TASK REQUIREMENTS >>
a – In the passage on X-ray pulsar navigation, rewrite the part beginning at the words "Pulsars , which" and ending after "whole solar system.", replacing "autonomous" with "independent".
b – According to the passage on X-ray pulsar navigation, what is the core goal of the XPNAV-1 satellite?

PASSAGE SHOWN >>
■ ■ ■ ■ ■
Mission Overview and Initial Observation Results of the X-Ray Pulsar Navigation-I Satellite.
Pulsars , which are recognized as rotating neutron stars, can emit regular signals from the radio to the high energy band . Navigation using X-ray pulsars [3-5] is regarded as a revolutionary technology providing autonomous spacecraft navigation capability in the whole solar system.
To demonstrate this technology, China Academy of Space Technology (CAST) has brought forward a three-step space demonstration scheme. The first step is the X-ray pulsar navigation-I (XPNAV-1) satellite, the core goal of which is to validate the capability of observing X-ray pulsars. The following step is to launch a medium-sized satellite in about 2~3 years to accumulate more X-ray data for pulsar parameter database construction and to test pulsar navigation algorithm onboard after 3~5 pulsars are timed enough accurately. The third step is to build a constellation system to demonstrate navigation application and time service using X-ray pulsars.
■ ■ ■ ■ ■
RAW DATA >>
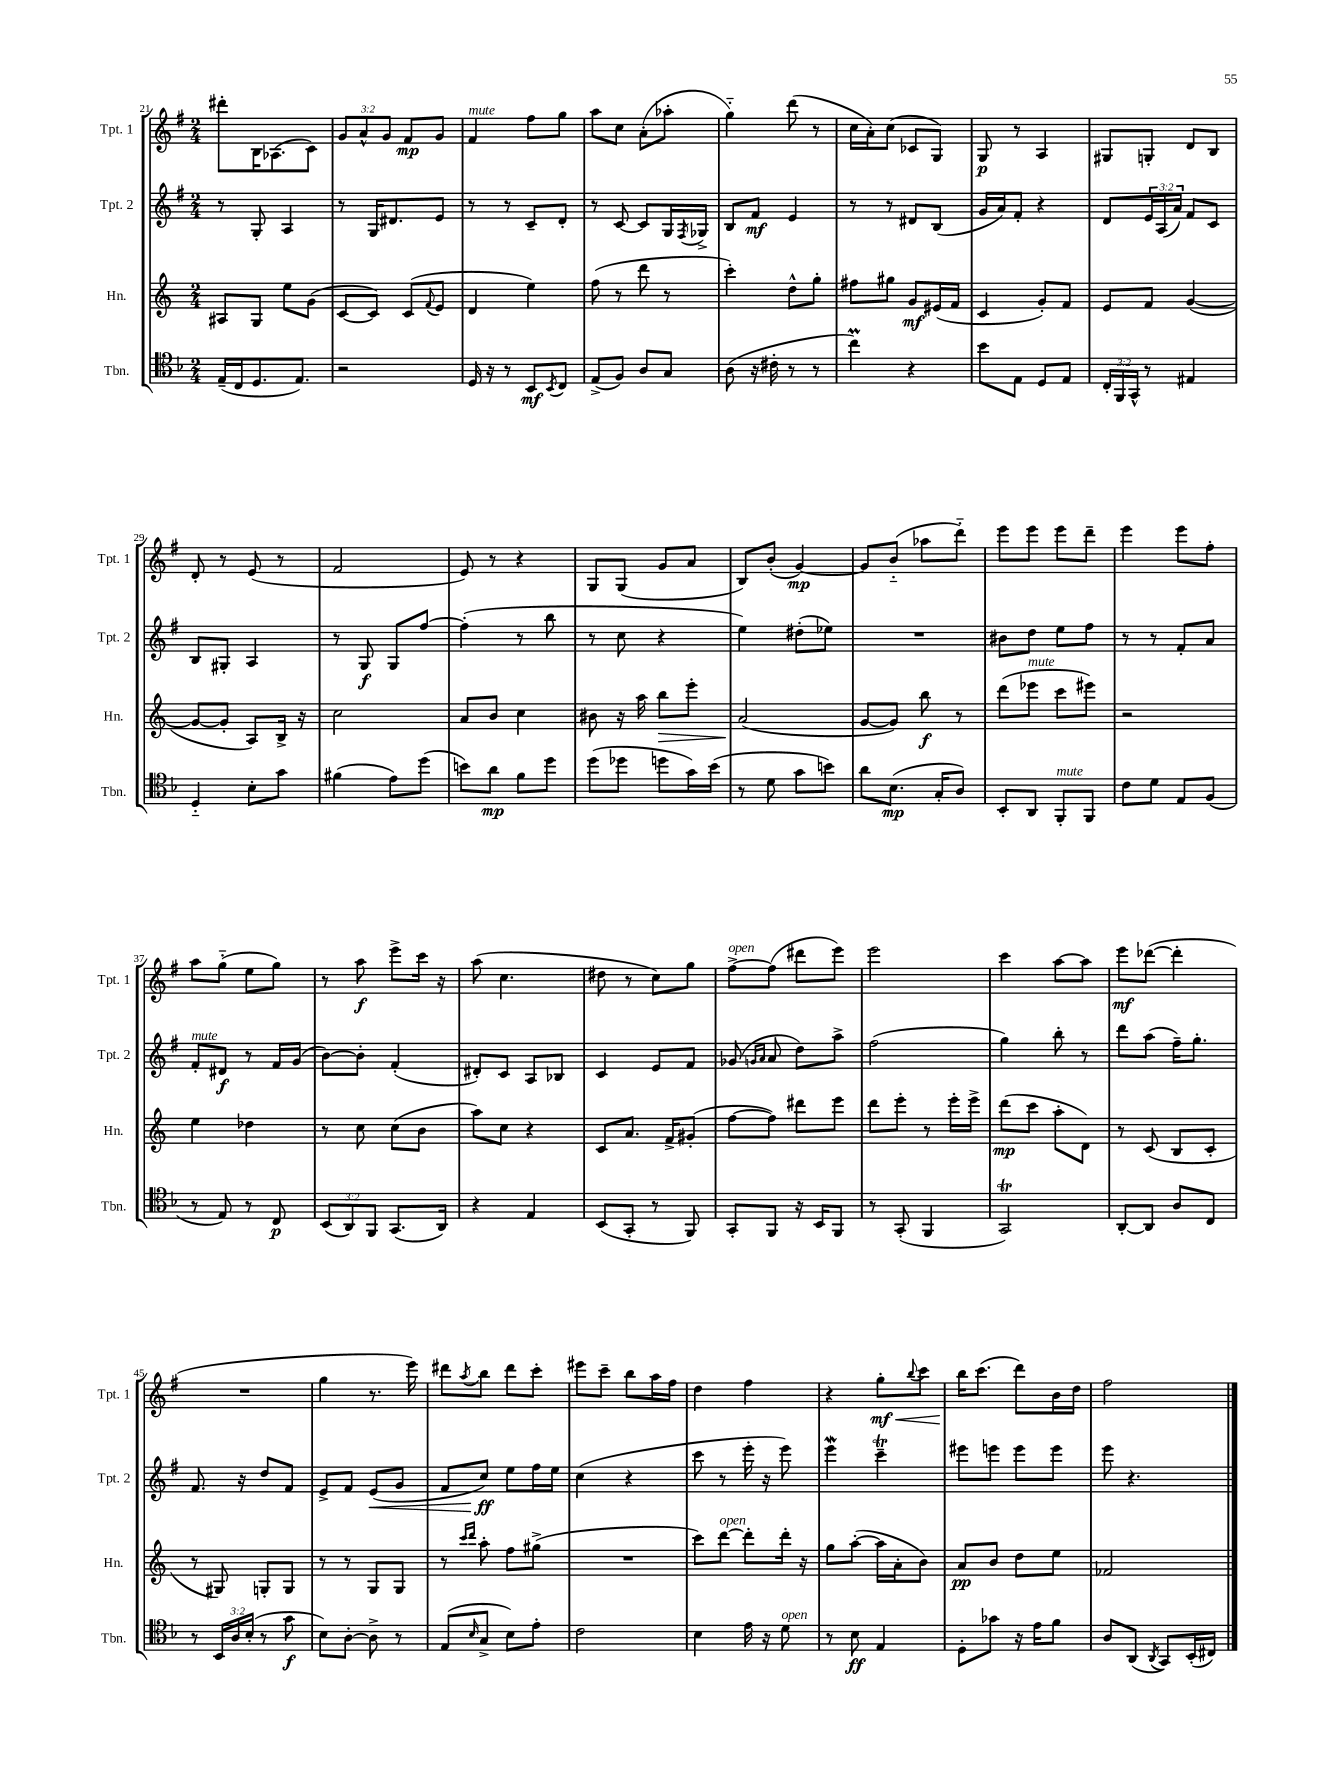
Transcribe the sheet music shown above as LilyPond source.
■ ■ ■ ■ ■
ANSWERS FOR THE EXERCISE >>
a –
Pulsars , which are recognized as rotating neutron stars, can emit regular signals from the radio to the high energy band . Navigation using X-ray pulsars [3-5] is regarded as a revolutionary technology providing independent spacecraft navigation capability in the whole solar system.

b – Its core goal is to validate the capability of observing X-ray pulsars.